Earlier this week, news broke that Didi Chuxing and Uber’s China arm were merging, which many interpreted as Uber waving the white flag in the battle for ridesharing dominance in China. After all, the company was reportedly burning $1 billion a year trying to gain loyalty in one of the globe’s most sought-after markets. Although merging with Didi is probably not what founder Travis Kalanick had in mind when he started pursuing Chinese expansion for his company, it will free up time and money to focus on other emerging markets, such as India and Southeast Asia.
But it won’t be an easy go for Uber in those markets, either.

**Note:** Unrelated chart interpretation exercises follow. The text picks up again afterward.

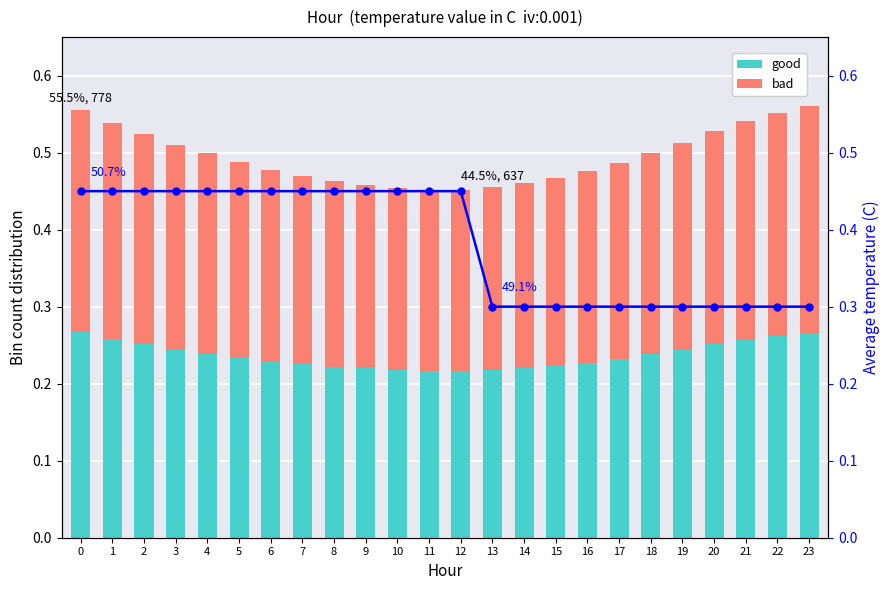

Reading left to right, list all the values displayed in this chart.

good: 0=0.3	1=0.3	2=0.3	3=0.2	4=0.2	5=0.2	6=0.2	7=0.2	8=0.2	9=0.2	10=0.2	11=0.2	12=0.2	13=0.2	14=0.2	15=0.2	16=0.2	17=0.2	18=0.2	19=0.2	20=0.3	21=0.3	22=0.3	23=0.3
bad: 0=0.3	1=0.3	2=0.3	3=0.3	4=0.3	5=0.3	6=0.2	7=0.2	8=0.2	9=0.2	10=0.2	11=0.2	12=0.2	13=0.2	14=0.2	15=0.2	16=0.2	17=0.3	18=0.3	19=0.3	20=0.3	21=0.3	22=0.3	23=0.3
avg temp: 0=0.5	1=0.5	2=0.5	3=0.5	4=0.5	5=0.5	6=0.5	7=0.5	8=0.5	9=0.5	10=0.5	11=0.5	12=0.5	13=0.3	14=0.3	15=0.3	16=0.3	17=0.3	18=0.3	19=0.3	20=0.3	21=0.3	22=0.3	23=0.3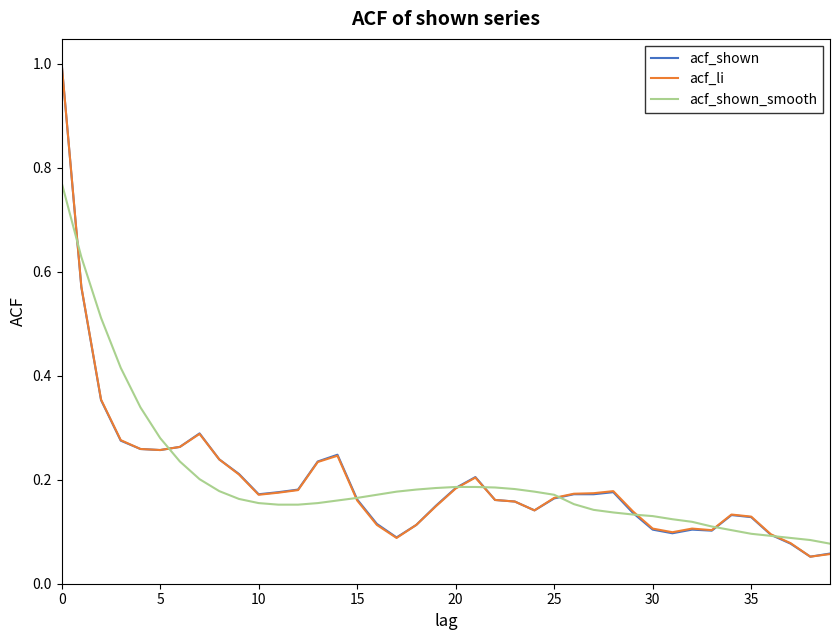

What is the difference between the maximum and minimum values in the acf_li series?

0.9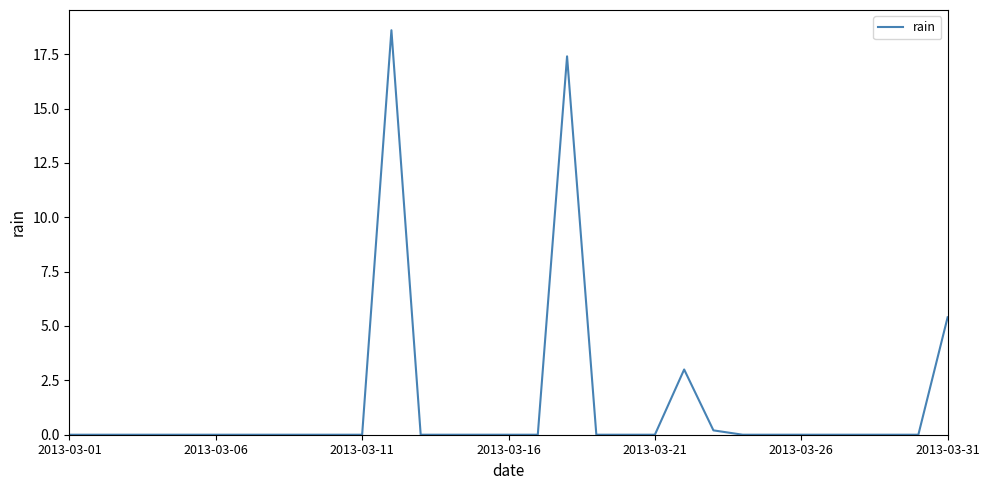

Does the chart have visible grid lines?

No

Indonesian-based competitor Go-Jek just re-armed for the war to come with a $550 million-plus equity raise from a slew of top investors, including KKR and Warburg Pincus; the company now has a rumored valuation of $1.3 billion. Go-Jek specializes in on-demand motorbike rides—the preferred mode of transportation in its home country, where traffic is notoriously congested and motorbikes can navigate more easily than a car. But the company has also branched into a multitude of other segments, including on-demand food deliveries, courier services, lifestyle services (such as on-demand masseuses) and a nascent e-wallet platform.
Uber, you might notice, currently offers only a portion of what Go-Jek brings to the table. It appears the once-nimble startup may be getting out-maneuvered by a younger, more culturally intelligent competitor, at least in Indonesia. It’s a problem Uber will ultimately have to grapple with in any foreign market it enters. Each country is different, and there will likely be a local competitor with an advantage in cultural know-how wherever Uber pops its head up next.
That said, Uber is extremely well-financed and has the institutional knowledge gained from scaling the service to dominance it its home market, the US. That knowledge, combined with billions of dollars in funding and the complex proprietary algorithm that powers its app, make Uber a terrifying opponent. But is that enough to control different geographies around the world?
If the outcome in China is any indicator, Uber has a bumpy road ahead.